Exercise.
Exactly the lines below, starting with the one containing "root of tail: (216, 317)" and going on through the one containing "right back paw: (433, 227)", must be reproduced, both ends included, and no pictures with them.

Available data.
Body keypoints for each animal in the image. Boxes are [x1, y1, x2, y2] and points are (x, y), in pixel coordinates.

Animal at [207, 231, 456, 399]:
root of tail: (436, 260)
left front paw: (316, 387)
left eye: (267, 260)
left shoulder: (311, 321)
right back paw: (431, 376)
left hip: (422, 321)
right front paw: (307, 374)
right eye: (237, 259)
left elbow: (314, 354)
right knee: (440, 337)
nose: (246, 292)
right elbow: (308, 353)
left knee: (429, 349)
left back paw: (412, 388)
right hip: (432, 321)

...

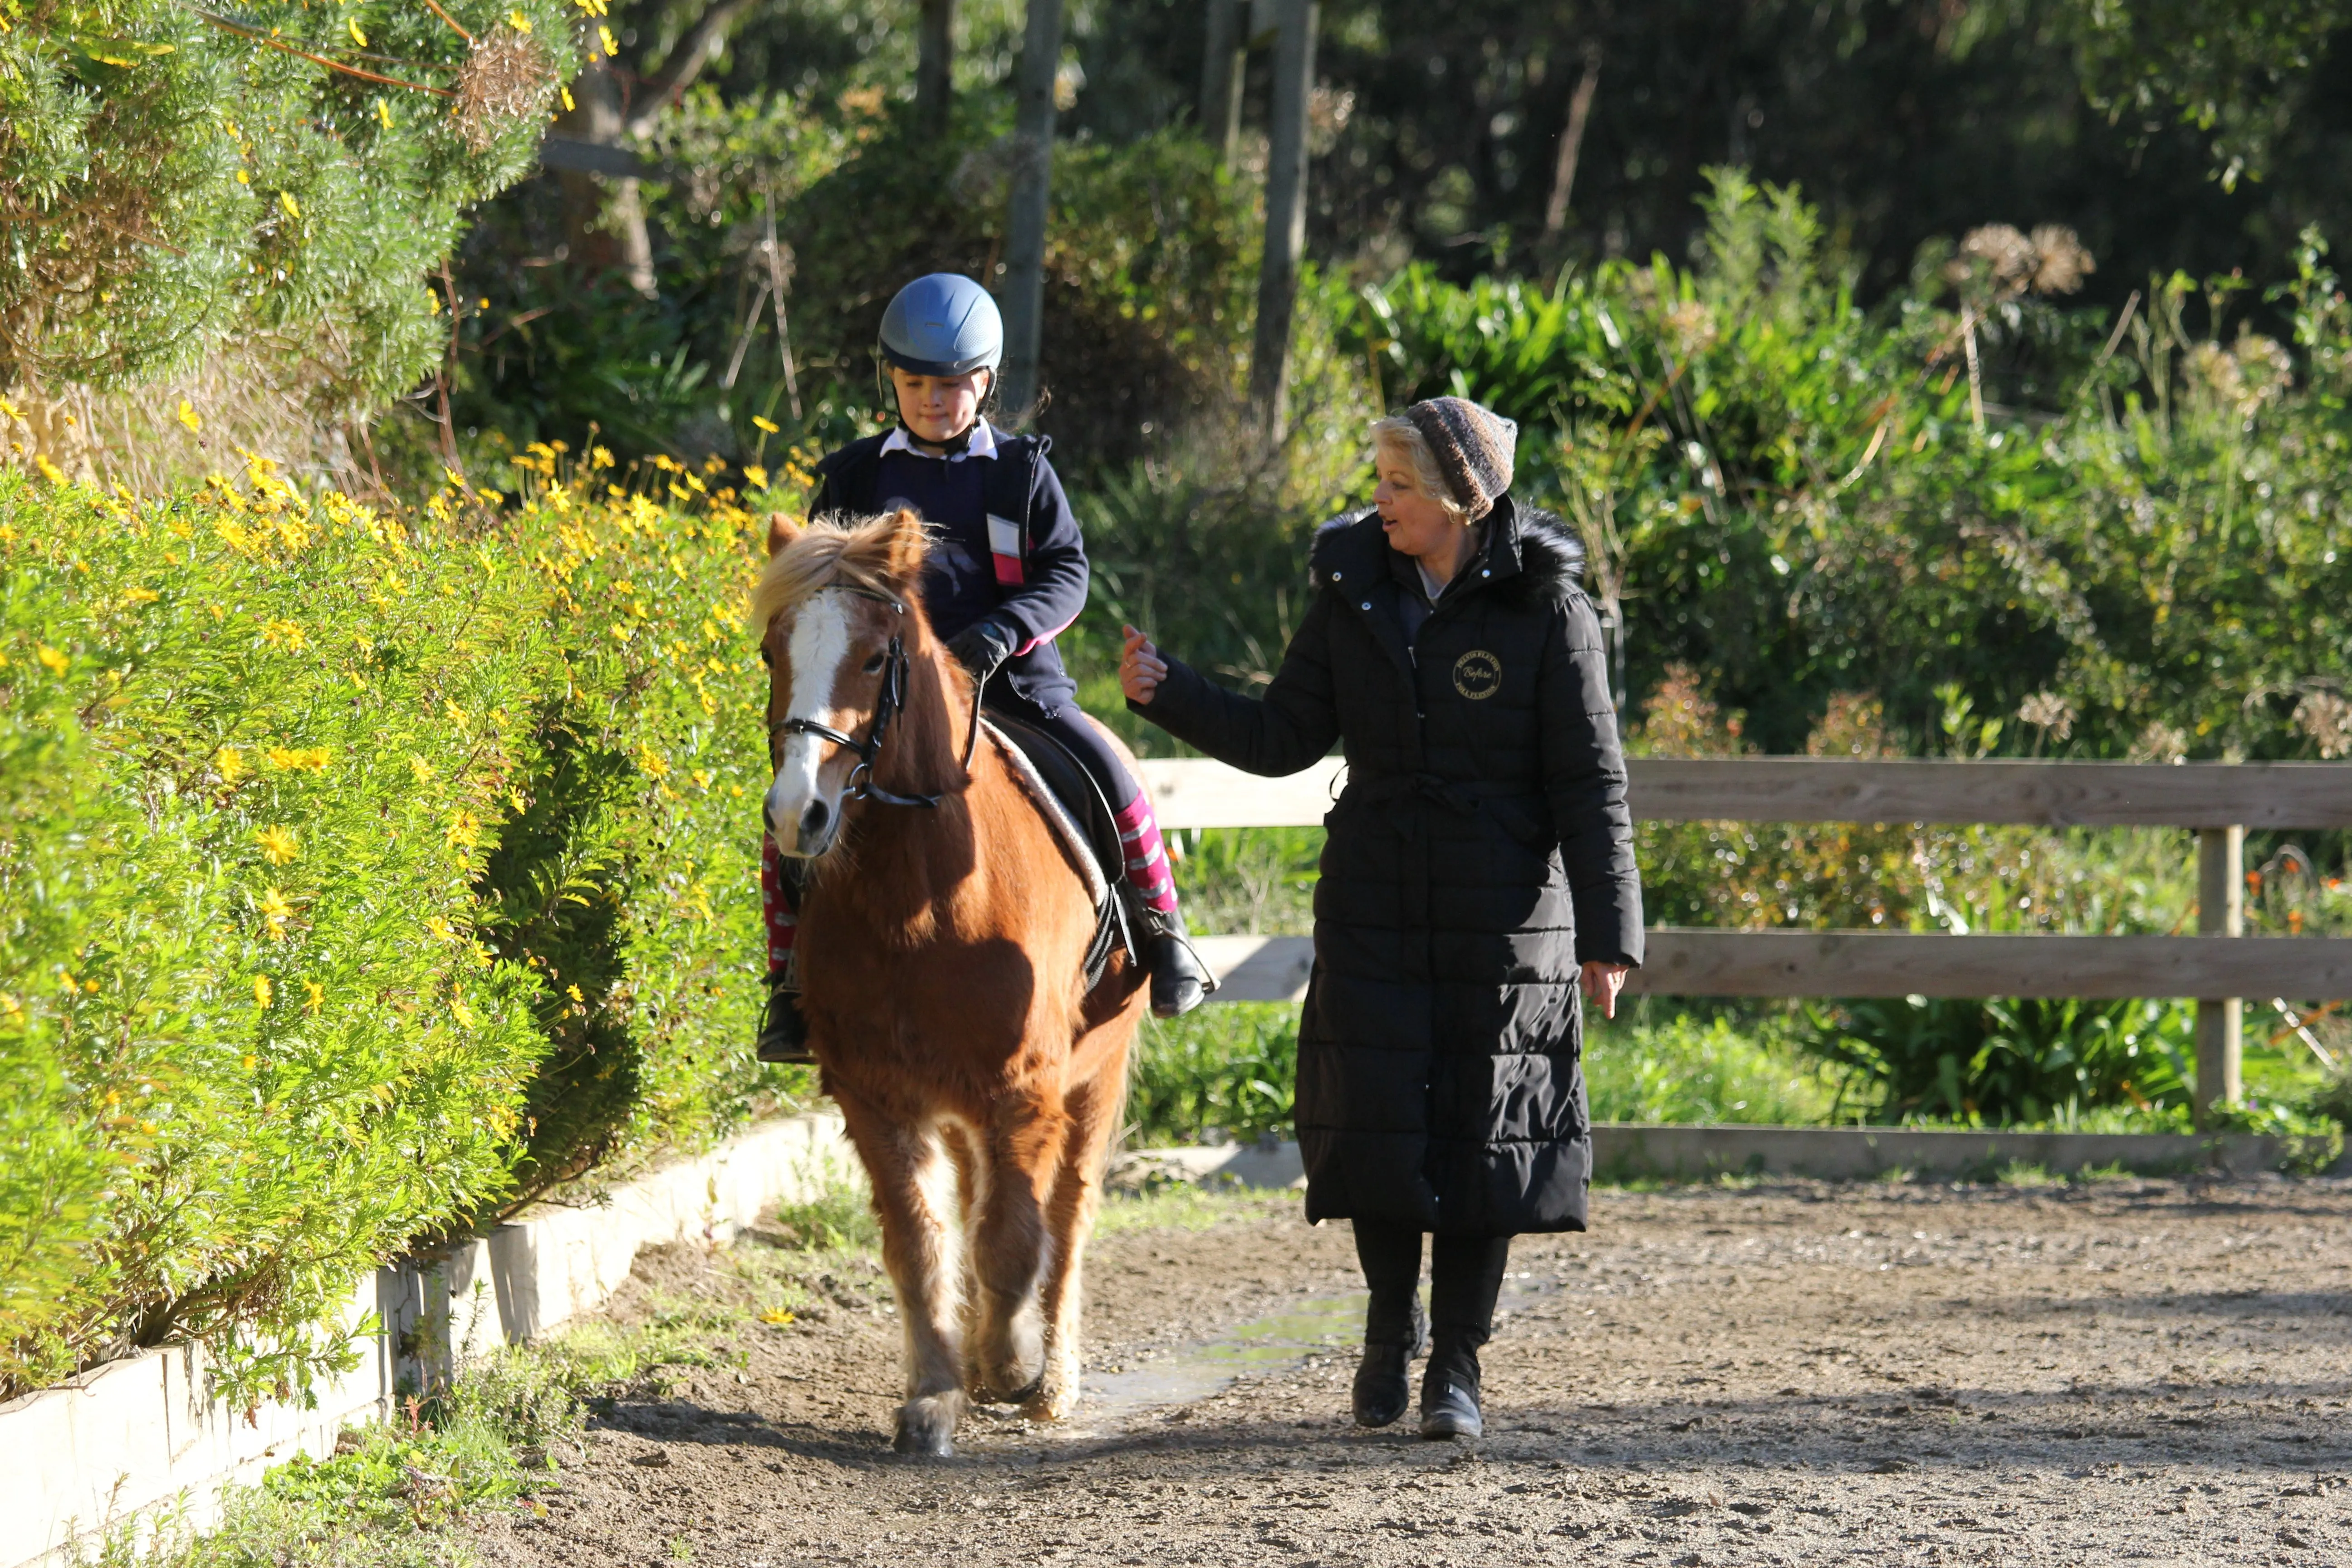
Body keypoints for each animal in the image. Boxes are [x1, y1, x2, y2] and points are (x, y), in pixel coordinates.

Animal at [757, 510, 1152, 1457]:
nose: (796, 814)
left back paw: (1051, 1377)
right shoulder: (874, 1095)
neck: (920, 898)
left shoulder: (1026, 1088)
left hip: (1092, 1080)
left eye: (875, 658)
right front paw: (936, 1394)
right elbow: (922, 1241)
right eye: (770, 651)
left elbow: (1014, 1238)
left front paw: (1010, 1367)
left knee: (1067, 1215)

...

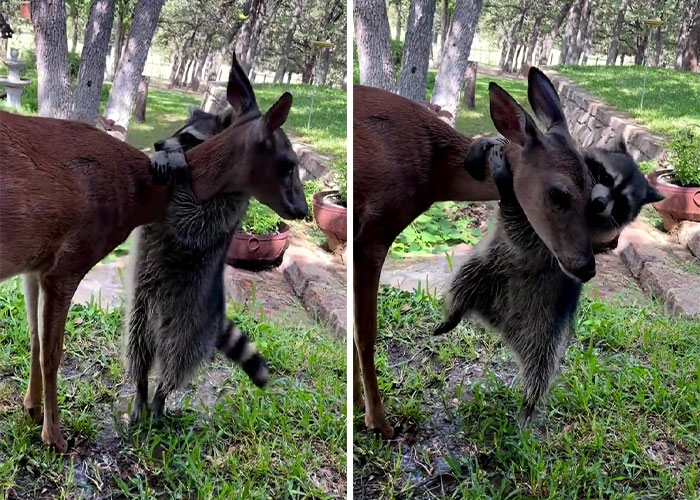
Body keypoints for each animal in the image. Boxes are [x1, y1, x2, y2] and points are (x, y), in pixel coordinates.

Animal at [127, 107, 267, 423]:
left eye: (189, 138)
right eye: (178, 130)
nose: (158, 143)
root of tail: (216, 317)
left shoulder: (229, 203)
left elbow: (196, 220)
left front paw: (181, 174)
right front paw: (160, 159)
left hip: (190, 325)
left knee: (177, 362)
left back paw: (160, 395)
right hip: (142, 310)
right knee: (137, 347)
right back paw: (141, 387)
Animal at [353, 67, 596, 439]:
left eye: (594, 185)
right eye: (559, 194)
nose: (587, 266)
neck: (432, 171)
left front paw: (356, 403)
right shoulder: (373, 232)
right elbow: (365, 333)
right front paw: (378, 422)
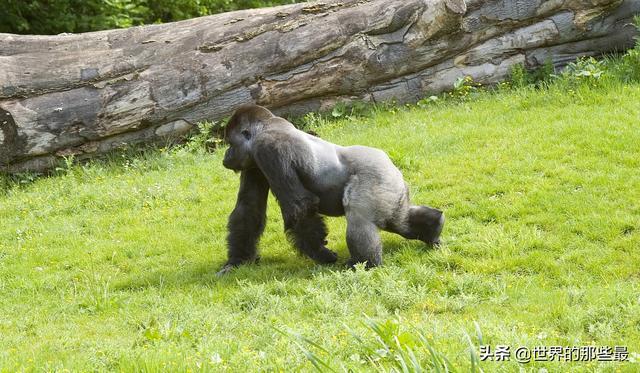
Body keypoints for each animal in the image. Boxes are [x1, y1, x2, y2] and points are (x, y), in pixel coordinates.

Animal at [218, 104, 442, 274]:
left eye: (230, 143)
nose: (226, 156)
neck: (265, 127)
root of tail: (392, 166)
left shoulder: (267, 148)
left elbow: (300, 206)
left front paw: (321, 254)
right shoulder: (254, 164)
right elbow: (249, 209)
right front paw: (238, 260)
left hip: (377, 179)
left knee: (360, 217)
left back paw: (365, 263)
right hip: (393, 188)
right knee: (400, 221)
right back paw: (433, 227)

Response to the exercise.
root of tail: (216, 317)
left shoulder: (229, 203)
left elbow: (196, 220)
left front paw: (181, 174)
right front paw: (160, 159)
left hip: (190, 325)
left knee: (177, 362)
left back paw: (160, 395)
right hip: (142, 310)
right knee: (137, 347)
right back paw: (141, 387)
Animal at [353, 67, 596, 439]:
left eye: (594, 185)
right eye: (559, 194)
nose: (587, 266)
neck: (432, 171)
left front paw: (356, 403)
right shoulder: (373, 232)
right elbow: (365, 333)
right front paw: (378, 422)
Body keypoints for each animal in the image. Boxes are [x1, y1, x2, y2] and points are (x, y), in pixel coordinates.

Animal at [218, 104, 442, 274]:
left eye: (230, 143)
nose: (226, 156)
neck: (265, 127)
root of tail: (392, 166)
left shoulder: (267, 148)
left elbow: (300, 206)
left front paw: (321, 254)
right shoulder: (254, 164)
right elbow: (249, 209)
right front paw: (238, 260)
left hip: (377, 179)
left knee: (360, 217)
left back paw: (365, 263)
right hip: (393, 188)
right knee: (400, 221)
right back paw: (433, 227)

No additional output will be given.